### PROBLEM STATEMENT
Reproduce these lines exactly, starting at the line that contains "Dámská lékařská halena Maevn" and continuing through the final line. Leave the pictures out of your answer.

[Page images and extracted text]
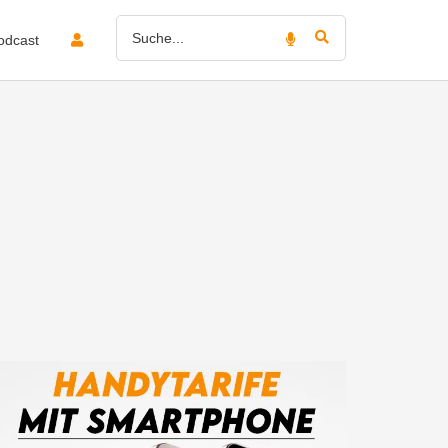
odcast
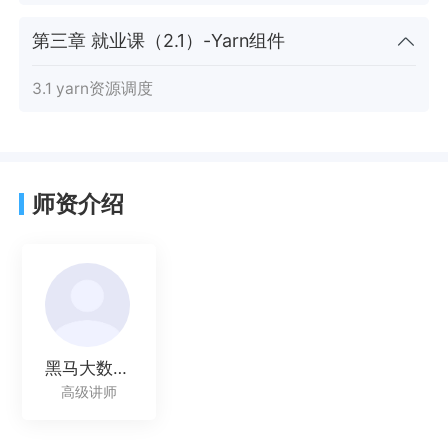
第三章 就业课（2.1）-Yarn组件
3.1 yarn资源调度
师资介绍
黑马大数据讲师
高级讲师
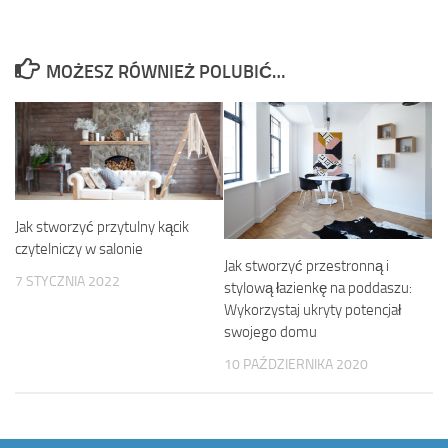
MOŻESZ RÓWNIEŻ POLUBIĆ…
Jak stworzyć przytulny kącik
czytelniczy w salonie
Jak stworzyć przestronną i
7 STYCZNIA 2022
stylową łazienkę na poddaszu:
Wykorzystaj ukryty potencjał
swojego domu
10 PAŹDZIERNIKA 2020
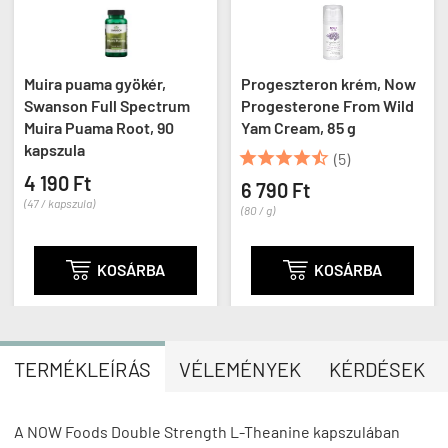
Muira puama gyökér,
Progeszteron krém, Now
Swanson Full Spectrum
Progesterone From Wild
Muira Puama Root, 90
Yam Cream, 85 g
kapszula





(5)
4 190 Ft
6 790 Ft
(47 / kapszula)
(80 / g)

KOSÁRBA

KOSÁRBA
TERMÉKLEÍRÁS
VÉLEMÉNYEK
KÉRDÉSEK
A NOW Foods Double Strength L-Theanine kapszulában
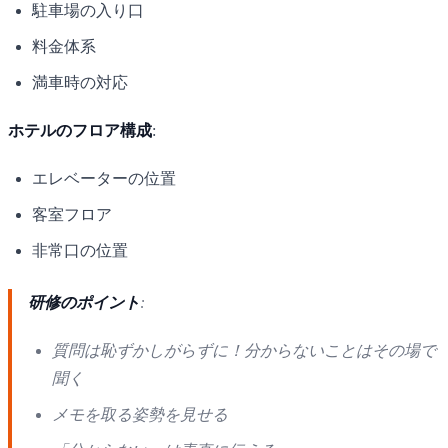
駐車場の入り口
料金体系
満車時の対応
ホテルのフロア構成
:
エレベーターの位置
客室フロア
非常口の位置
研修のポイント
:
質問は恥ずかしがらずに！分からないことはその場で
聞く
メモを取る姿勢を見せる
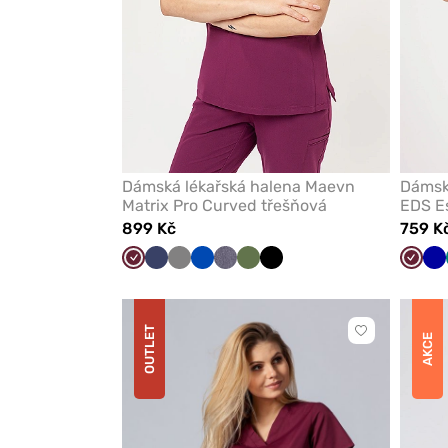
Dámská lékařská halena Maevn
Dámská
Matrix Pro Curved třešňová
EDS Es
899 Kč
759 K
Třešňová
Námořnická
Šedá
Královsky
Šedá
Olivková
Černá
Třešň
T
modř
modrá
melanž
m
OUTLET
Kliknutím
AKCE
přidáte
nebo
odeberete
z
oblíbených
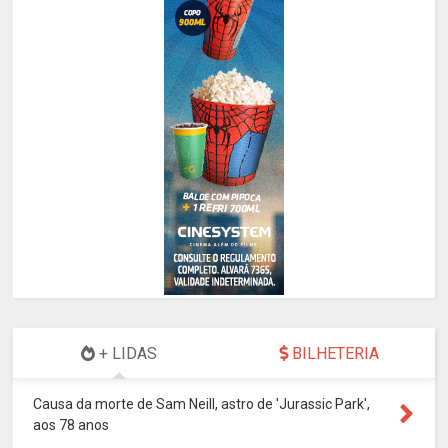
+ LIDAS
BILHETERIA
Causa da morte de Sam Neill, astro de 'Jurassic Park',
aos 78 anos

### WRITTEN SOLUTION
Dámská lékařská halena Maevn
Dámská
Matrix Pro Curved třešňová
EDS Es
899 Kč
759 K
Třešňová
Námořnická
Šedá
Královsky
Šedá
Olivková
Černá
Třešň
T
modř
modrá
melanž
m
OUTLET
Kliknutím
AKCE
přidáte
nebo
odeberete
z
oblíbených
+ LIDAS
BILHETERIA
Causa da morte de Sam Neill, astro de 'Jurassic Park',
aos 78 anos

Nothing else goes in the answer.